January 22, 2026
Compensation Design Goes Federal
It’s not even February, but it’s fair to say that 2026 has already been full of surprises for me – and most of those surprises are being delivered by our federal government. In the executive compensation sphere, one thing that wasn’t on my bingo card was a January 7th executive order that calls on defense contractors to ramp up production – “or else.” I’m paraphrasing, but as you can see from the fact sheet, the threatened consequences include limiting buybacks – which Dave blogged about last week on TheCorporateCounsel.net – as well as stepping in on executive pay. Here’s an excerpt:
The Secretary shall further take steps to ensure that future contracts permit the Secretary to, upon determining that a contractor is experiencing such issues, cap executive base salaries at current levels (with inflation adjustments permitted) while scrutinizing executive incentives to ensure they are directly, fairly, and tightly tied to prioritizing the needs of the warfighter.
The Order requires that executive incentive compensation under future contracts be tied to on-time delivery, increased production, and necessary operating improvements rather than short-term financial metrics.
As this article from the Federal News Network notes, the President also posted on social media that no executive should be allowed to make more than $5 million, but that didn’t make it into the EO. The article gives this color:
A cap on executive compensation already exists in some form — contractors can pay their executives whatever they choose, but the government only reimburses costs up to a certain limit.
The executive order, however, goes a step further — it’s shifting from how much the government will reimburse the contractor to limiting how much the company can pay its executives.
“Pretty significant difference, but maybe they’ll fall back on the same mechanisms. I don’t know that yet. Nobody in the department is talking yet about how they’re going to implement this.
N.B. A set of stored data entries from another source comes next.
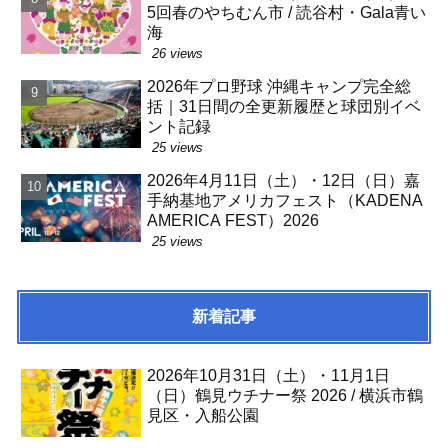
5回春のやちむん市 / 読谷村・Gala青い
海
26 views
2026年プロ野球 沖縄キャンプ完全総
括｜31日間の全更新履歴と球団別イベ
ント記録
25 views
2026年4月11日（土）・12日（日）嘉
手納基地アメリカフェスト（KADENA
AMERICA FEST）2026
25 views
新着記事
2026年10月31日（土）・11月1日
（日）鶴見ウチナー祭 2026 / 横浜市鶴
見区・入船公園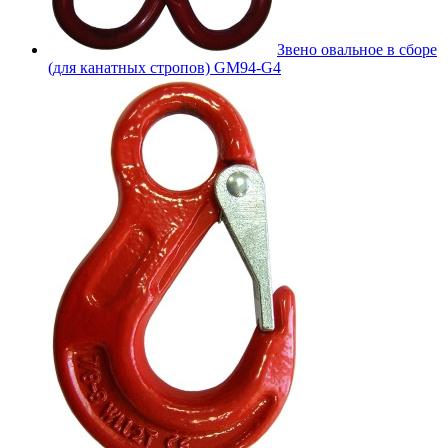
Звено овальное в сборе
(для канатных стропов) GM94-G4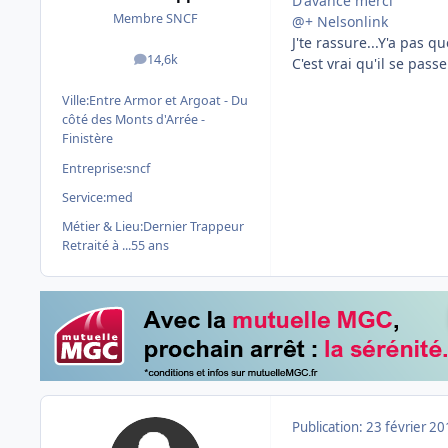
D'avance merci
Membre SNCF
@+ Nelsonlink
J'te rassure...Y'a pas qu
14,6k
C'est vrai qu'il se pass
messages
Ville:
Entre Armor et Argoat - Du
côté des Monts d'Arrée -
Finistère
Entreprise:
sncf
Service:
med
Métier & Lieu:
Dernier Trappeur
Retraité à ...55 ans
Publication:
23 février 2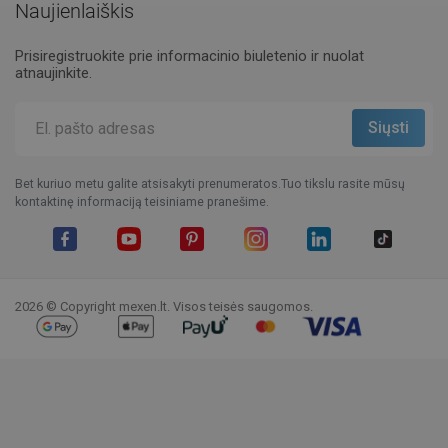
Naujienlaiškis
Prisiregistruokite prie informacinio biuletenio ir nuolat
atnaujinkite.
Bet kuriuo metu galite atsisakyti prenumeratos.Tuo tikslu rasite mūsų
kontaktinę informaciją teisiniame pranešime.
Facebook
YouTube
Pinterest
Instagram
LinkedIn
TikTok
2026 © Copyright mexen.lt. Visos teisės saugomos.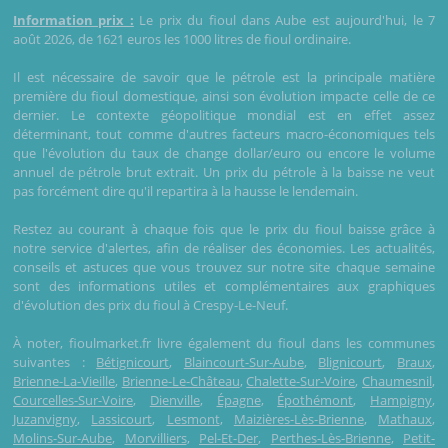
Information prix :
Le prix du fioul dans Aube est aujourd'hui, le 7
août 2026, de 1621 euros les 1000 litres de fioul ordinaire.
Il est nécessaire de savoir que le pétrole est la principale matière
première du fioul domestique, ainsi son évolution impacte celle de ce
dernier. Le contexte géopolitique mondial est en effet assez
déterminant, tout comme d'autres facteurs macro-économiques tels
que l'évolution du taux de change dollar/euro ou encore le volume
annuel de pétrole brut extrait. Un prix du pétrole à la baisse ne veut
pas forcément dire qu'il repartira à la hausse le lendemain.
Restez au courant à chaque fois que le prix du fioul baisse grâce à
notre service d'alertes, afin de réaliser des économies. Les actualités,
conseils et astuces que vous trouvez sur notre site chaque semaine
sont des informations utiles et complémentaires aux graphiques
d'évolution des prix du fioul à Crespy-Le-Neuf.
À noter, fioulmarket.fr livre également du fioul dans les communes
suivantes :
Bétignicourt
,
Blaincourt-Sur-Aube
,
Blignicourt
,
Braux
,
Brienne-La-Vieille
,
Brienne-Le-Château
,
Chalette-Sur-Voire
,
Chaumesnil
,
Courcelles-Sur-Voire
,
Dienville
,
Épagne
,
Épothémont
,
Hampigny
,
Juzanvigny
,
Lassicourt
,
Lesmont
,
Maizières-Lès-Brienne
,
Mathaux
,
Molins-Sur-Aube
,
Morvilliers
,
Pel-Et-Der
,
Perthes-Lès-Brienne
,
Petit-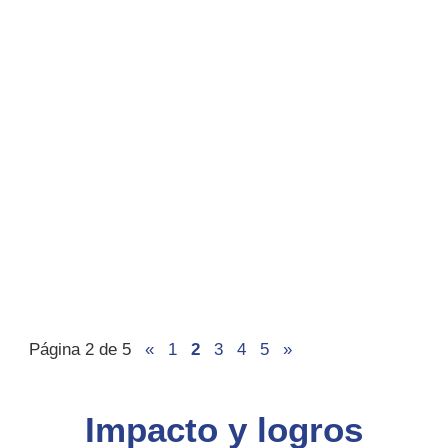
Página 2 de 5
«
1
2
3
4
5
»
Impacto y logros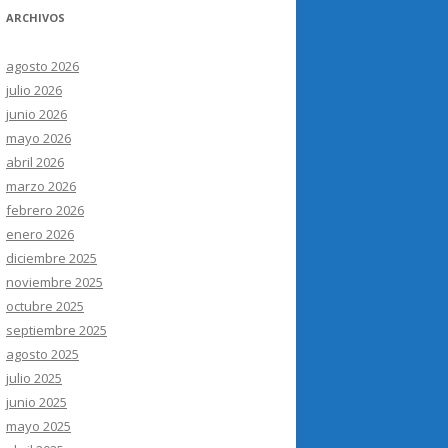
ARCHIVOS
agosto 2026
julio 2026
junio 2026
mayo 2026
abril 2026
marzo 2026
febrero 2026
enero 2026
diciembre 2025
noviembre 2025
octubre 2025
septiembre 2025
agosto 2025
julio 2025
junio 2025
mayo 2025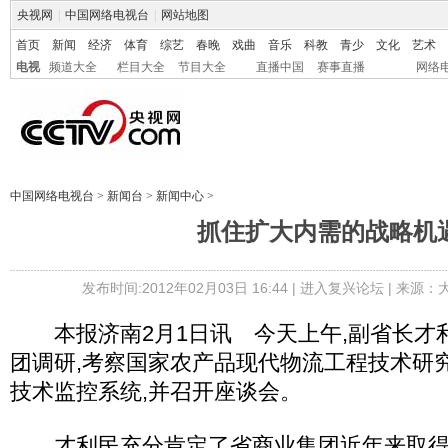
央视网
|
中国网络电视台
|
网站地图
首页
新闻
经济
体育
综艺
春晚
戏曲
音乐
科教
青少
文化
艺术
电视
频道大全
栏目大全
节目大全
直播中国
赛事直播
网络
中国网络电视台
>
新闻台
>
新闻中心
>
抓住扩大内需的战略机
发布时间:2012年02月03日 16:44 |
进入复兴论坛
| 来源：
本报济南2月1日讯 今天上午,副省长才
团调研,考察国家农产品现代物流工程技术研
技术监控系统,并召开座谈会。
才利民充分肯定了省商业集团近年来取得的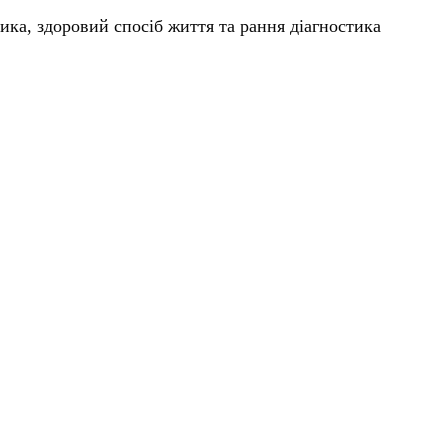
ка, здоровий спосіб життя та рання діагностика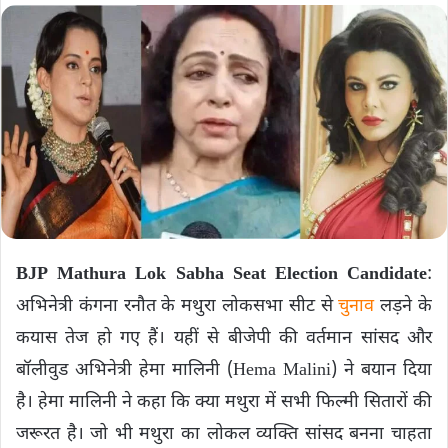
BJP Mathura Lok Sabha Seat Election Candidate
:
अभिनेत्री कंगना रनौत के मथुरा लोकसभा सीट से
चुनाव
लड़ने के
कयास तेज हो गए हैं। यहीं से बीजेपी की वर्तमान सांसद और
बॉलीवुड अभिनेत्री हेमा मालिनी (Hema Malini) ने बयान दिया
है। हेमा मालिनी ने कहा कि क्या मथुरा में सभी फिल्मी सितारों की
जरूरत है। जो भी मथुरा का लोकल व्यक्ति सांसद बनना चाहता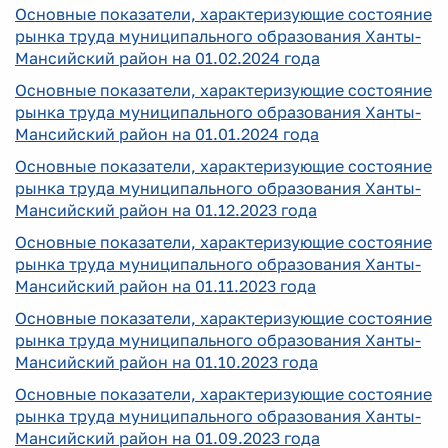
Основные показатели, характеризующие состояние
рынка труда муниципального образования Ханты-
Мансийский район на 01.02.2024 года
Основные показатели, характеризующие состояние
рынка труда муниципального образования Ханты-
Мансийский район на 01.01.2024 года
Основные показатели, характеризующие состояние
рынка труда муниципального образования Ханты-
Мансийский район на 01.12.2023 года
Основные показатели, характеризующие состояние
рынка труда муниципального образования Ханты-
Мансийский район на 01.11.2023 года
Основные показатели, характеризующие состояние
рынка труда муниципального образования Ханты-
Мансийский район на 01.10.2023 года
Основные показатели, характеризующие состояние
рынка труда муниципального образования Ханты-
Мансийский район на 01.09.2023 года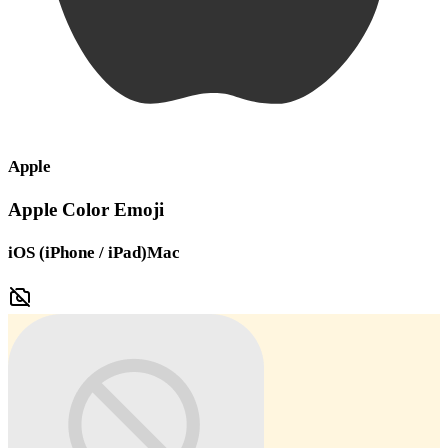
Apple
Apple Color Emoji
iOS (iPhone / iPad)
Mac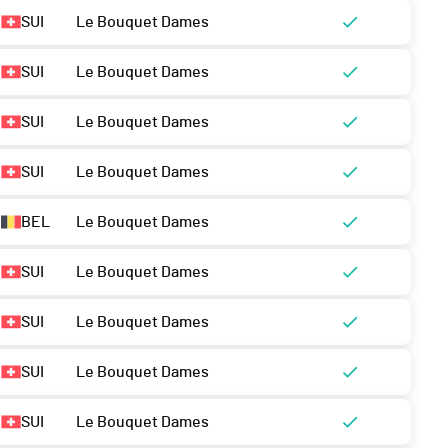
SUI
Le Bouquet Dames
SUI
Le Bouquet Dames
SUI
Le Bouquet Dames
SUI
Le Bouquet Dames
BEL
Le Bouquet Dames
SUI
Le Bouquet Dames
SUI
Le Bouquet Dames
SUI
Le Bouquet Dames
SUI
Le Bouquet Dames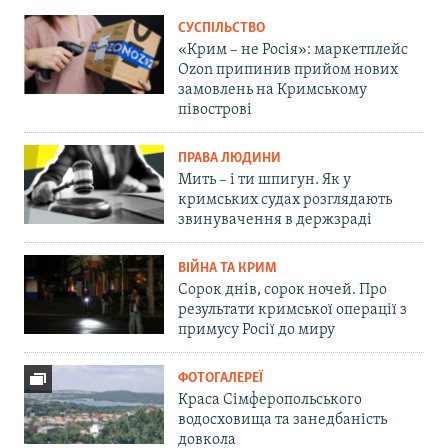
СУСПІЛЬСТВО
«Крим – не Росія»: маркетплейс
Ozon припинив прийом нових
замовлень на Кримському
півострові
ПРАВА ЛЮДИНИ
Мить – і ти шпигун. Як у
кримських судах розглядають
звинувачення в держзраді
ВІЙНА ТА КРИМ
Сорок днів, сорок ночей. Про
результати кримської операції з
примусу Росії до миру
ФОТОГАЛЕРЕЇ
Краса Сімферопольського
водосховища та занедбаність
довкола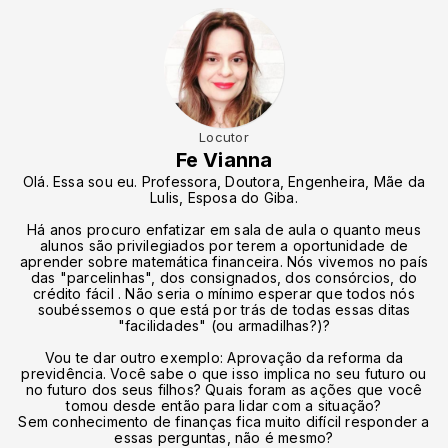
Locutor
Fe Vianna
Olá. Essa sou eu. Professora, Doutora, Engenheira, Mãe da
Lulis, Esposa do Giba.
Há anos procuro enfatizar em sala de aula o quanto meus
alunos são privilegiados por terem a oportunidade de
aprender sobre matemática financeira. Nós vivemos no país
das "parcelinhas", dos consignados, dos consórcios, do
crédito fácil . Não seria o mínimo esperar que todos nós
soubéssemos o que está por trás de todas essas ditas
"facilidades" (ou armadilhas?)?
Vou te dar outro exemplo: Aprovação da reforma da
previdência. Você sabe o que isso implica no seu futuro ou
no futuro dos seus filhos? Quais foram as ações que você
tomou desde então para lidar com a situação?
Sem conhecimento de finanças fica muito difícil responder a
essas perguntas, não é mesmo?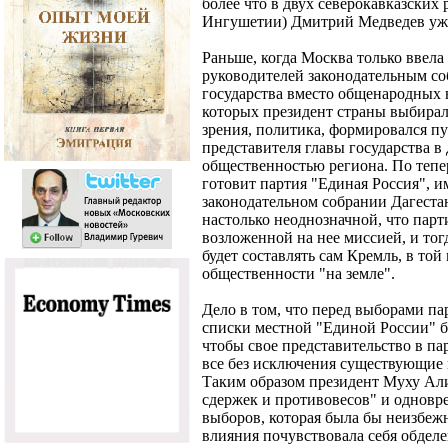
более что в двух северокавказских
Ингушетии) Дмитрий Медведев уже
Раньше, когда Москва только ввел
руководителей законодательным с
государства вместо общенародных 
которых президент страны выбирал 
зрения, политика, формировался п
представителя главы государства в
общественностью региона. По теп
готовит партия "Единая Россия", 
законодательном собрании Дагеста
настолько неоднозначной, что парт
возложенной на нее миссией, и тогд
будет составлять сам Кремль, в то
общественности "на земле".
Дело в том, что перед выборами па
списки местной "Единой России" б
чтобы свое представительство в п
все без исключения существующие 
Таким образом президент Муху Али
сдержек и противовесов" и одновр
выборов, которая была бы неизбежн
влияния почувствовала себя обделе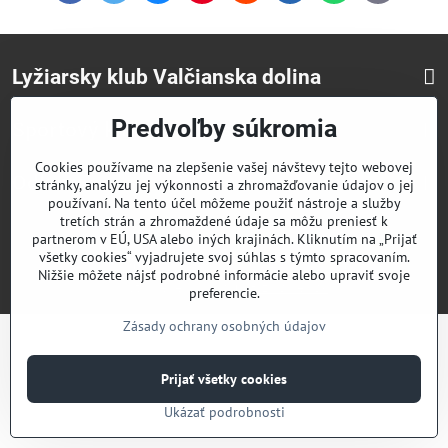
mail
Lyžiarsky klub Valčianska dolina
Predvoľby súkromia
Športový klub Valčianska dolina
Cookies používame na zlepšenie vašej návštevy tejto webovej
Odkazy
stránky, analýzu jej výkonnosti a zhromažďovanie údajov o jej
používaní. Na tento účel môžeme použiť nástroje a služby
tretích strán a zhromaždené údaje sa môžu preniesť k
partnerom v EÚ, USA alebo iných krajinách. Kliknutím na „Prijať
©
2026
Copyright
všetky cookies“ vyjadrujete svoj súhlas s týmto spracovaním.
Predvoľby súkromia
Zásady ochrany osobných údajov
Nižšie môžete nájsť podrobné informácie alebo upraviť svoje
Vytvorené pomocou:
BiznisWeb.sk
preferencie.
Zásady ochrany osobných údajov
Prijať všetky cookies
Ukázať podrobnosti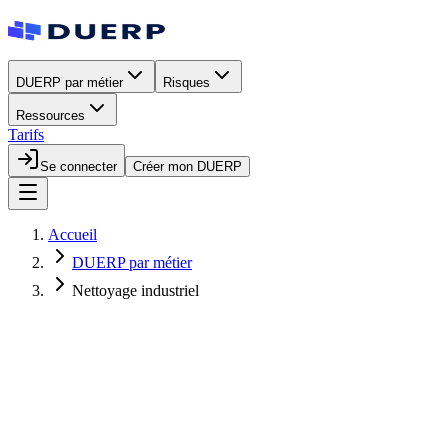
DUERP par métier
Risques
Ressources
Tarifs
Se connecter
Créer mon DUERP
Accueil
DUERP par métier
Nettoyage industriel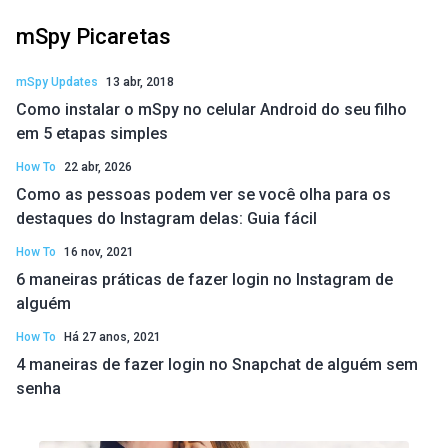
mSpy Picaretas
mSpy Updates
13 abr, 2018
Como instalar o mSpy no celular Android do seu filho
em 5 etapas simples
How To
22 abr, 2026
Como as pessoas podem ver se você olha para os
destaques do Instagram delas: Guia fácil
How To
16 nov, 2021
6 maneiras práticas de fazer login no Instagram de
alguém
How To
Há 27 anos, 2021
4 maneiras de fazer login no Snapchat de alguém sem
senha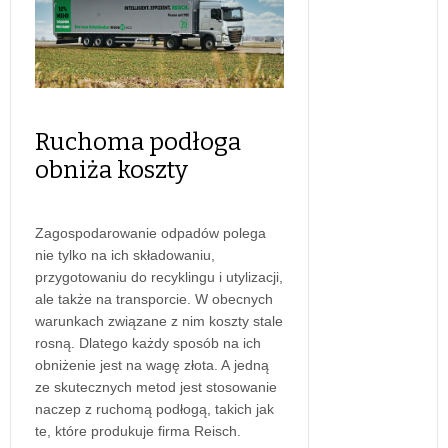
Ruchoma podłoga
obniża koszty
Zagospodarowanie odpadów polega
nie tylko na ich składowaniu,
przygotowaniu do recyklingu i utylizacji,
ale także na transporcie. W obecnych
warunkach związane z nim koszty stale
rosną. Dlatego każdy sposób na ich
obniżenie jest na wagę złota. A jedną
ze skutecznych metod jest stosowanie
naczep z ruchomą podłogą, takich jak
te, które produkuje firma Reisch.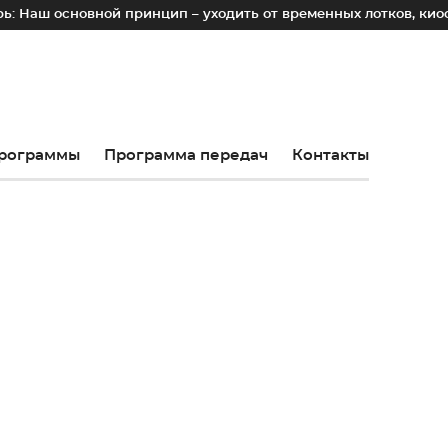
ой принцип – уходить от временных лотков, киосков и палато
рограммы
Программа передач
Контакты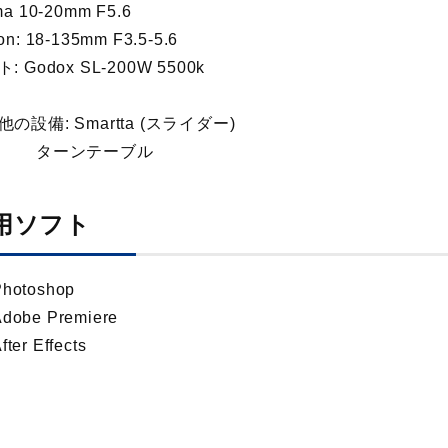
ma 10-20mm F5.6
n: 18-135mm F3.5-5.6
: Godox SL-200W 5500k
の設備: Smartta (スライダー)
ーンテーブル
用ソフト
Photoshop
Adobe Premiere
fter Effects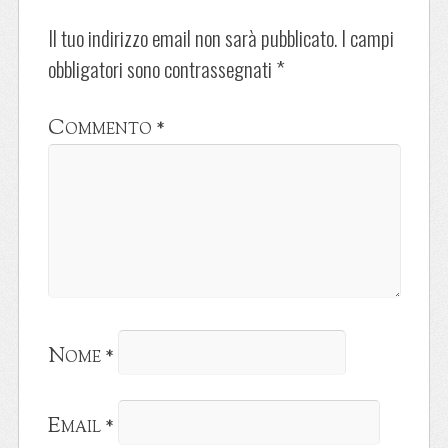
Il tuo indirizzo email non sarà pubblicato.
I campi
obbligatori sono contrassegnati
*
Commento
*
Nome
*
Email
*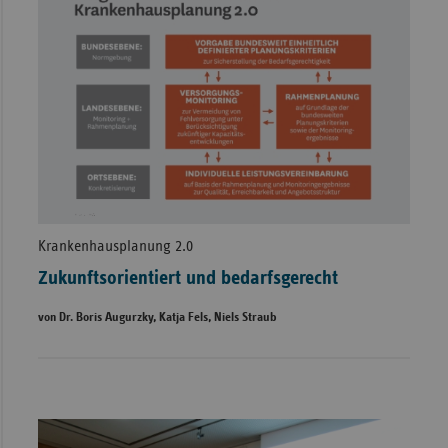
Krankenhausplanung 2.0
Zukunftsorientiert und bedarfsgerecht
von Dr. Boris Augurzky, Katja Fels, Niels Straub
I’m sure they’re still trying to work that out,” Chvotkin said.
“It’s fine to debate executive compensation, in GovCon and across the economy, and whether it is aligned with long term performance. It’s not as simple as saying you can only make ‘X’. Compensation has multiple dimensions and the government’s role in controlling many of them is not at all clear. The EO does nothing to clarify how or by what measures, or even authority, the government plans to do so,” Soloway said.
This McDermott blog gives a bunch of practical suggestions for affected companies – here are a few that relate to executive pay:
Contractors should anticipate that future government contracts may include explicit provisions linking executive compensation to delivery and production outcomes and may also incorporate salary caps or other limits consistent with the administration’s stated priorities. Companies are advised to review current compensation structures and prepare to adjust incentive plans to align with these new requirements.
Review existing government contracts and evaluate those where EO‑driven clauses are likely.
Review past and current performance metrics, with a focus on production levels and on-time delivery rates.
Boards and management should assess whether the prohibition on stock repurchases affects previously issued earnings per share (EPS) guidance. Many companies’ EPS projections assume ongoing buybacks, which reduce the number of shares outstanding and can impact reported EPS. Management, the disclosure committee, and the board should evaluate whether current guidance remains accurate or if updates are needed.
Prepare to demonstrate performance using program‑specific metrics.
Distinguish government‑driven changes or delays from contractor‑controlled factors and document approved baseline changes.
If possible, prepare a narrative that shows month‑over‑month improvements to performance metrics.
If distributions occurred, explain the board’s capital allocation rationale and any simultaneous investments that increase capacity and performance.
Meanwhile, David Katz of Wachtell weighed in with these thoughts in a write-up for the NYU School of Law:
The Executive Order could face litigation challenges on the ground that it proposes an unprecedented federal government intrusion upon traditional corporate governance matters such as executive compensation, capital allocation and return of capital for the defense industry. Companies in the defense and other industries will need to carefully monitor developments here to see how any such litigation plays out over time and how the Executive Order is ultimately administered and enforced. More broadly, companies will need to monitor whether the concepts established in this Executive Order expand into other areas of U.S. government contracting.
While the executive order is directed at companies in the defense industry, this administration seems to have zero qualms about involvement with Corporate America. So, companies in other industries may also want to keep an eye on what happens. If the government gets into the business of dictating executive pay arrangements, any excitement about pay-for-performance disclosures getting easier, and proxy advisors getting less powerful, may be short-lived.